• _Available data_:
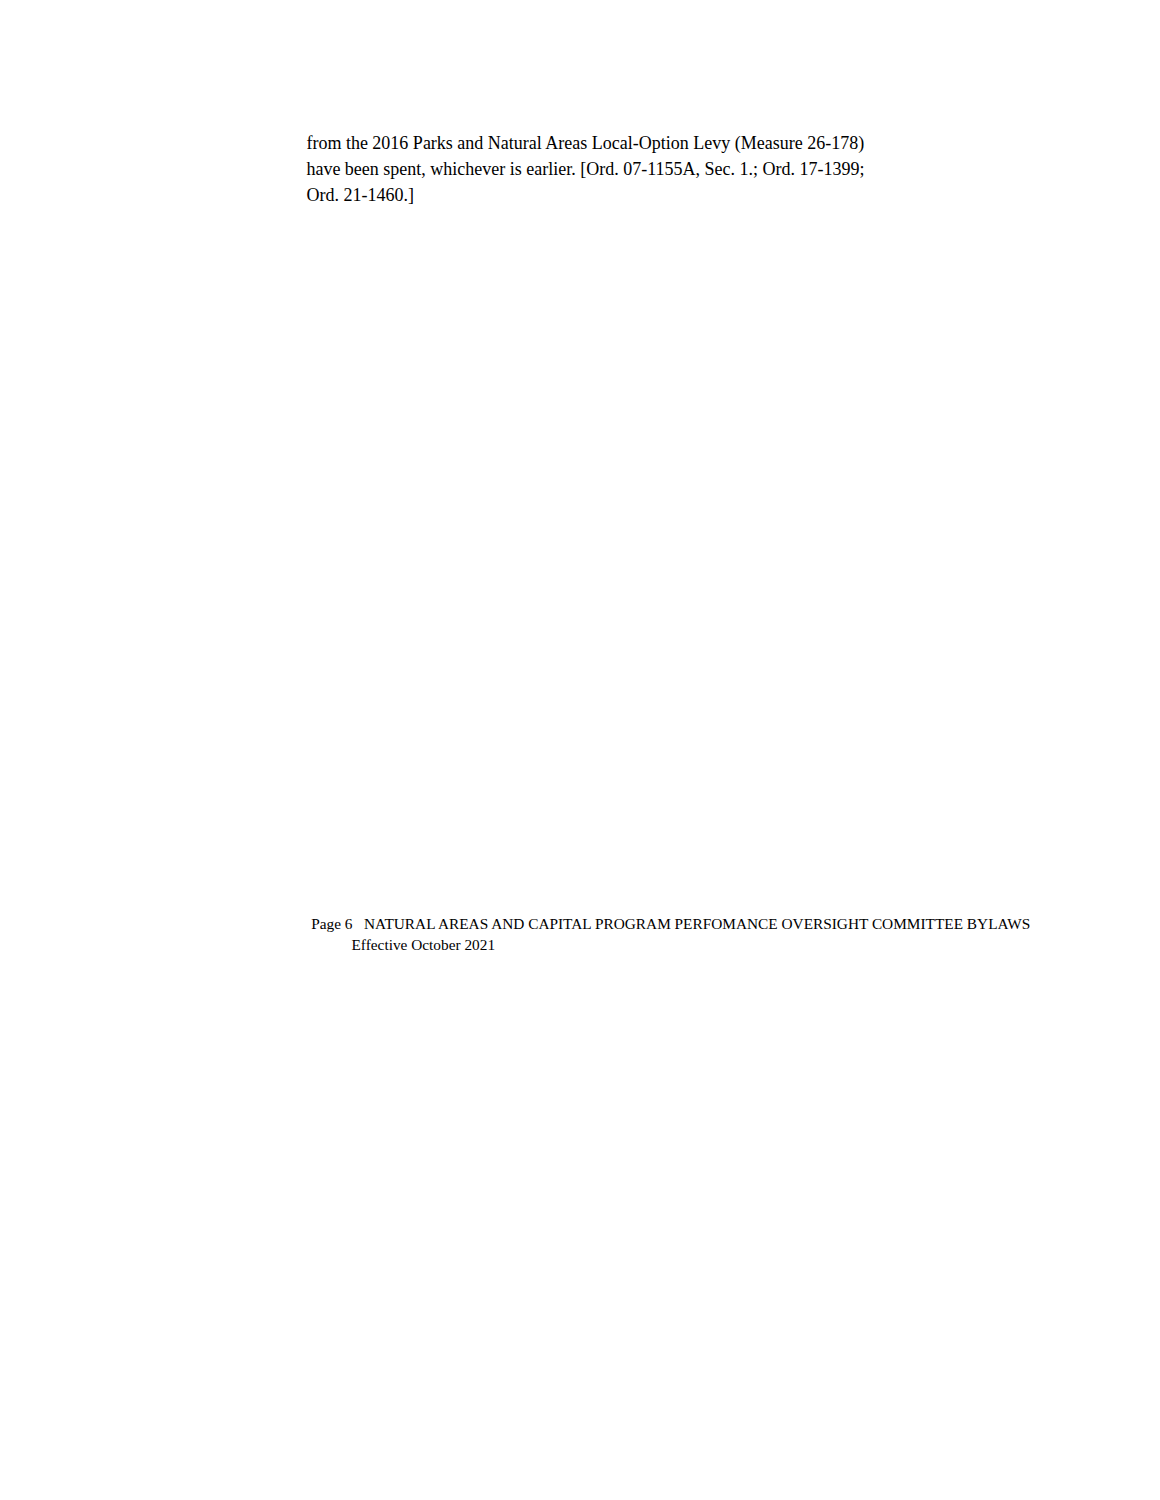from the 2016 Parks and Natural Areas Local-Option Levy (Measure 26-178) have been spent, whichever is earlier. [Ord. 07-1155A, Sec. 1.; Ord. 17-1399; Ord. 21-1460.]
Page 6 NATURAL AREAS AND CAPITAL PROGRAM PERFOMANCE OVERSIGHT COMMITTEE BYLAWS
Effective October 2021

• _Exercise brief_:
Once the pictures are set aside, output the whole listing exactly.

• _Answer area_:
from the 2016 Parks and Natural Areas Local-Option Levy (Measure 26-178) have been spent, whichever is earlier. [Ord. 07-1155A, Sec. 1.; Ord. 17-1399; Ord. 21-1460.]
Page 6 NATURAL AREAS AND CAPITAL PROGRAM PERFOMANCE OVERSIGHT COMMITTEE BYLAWS
Effective October 2021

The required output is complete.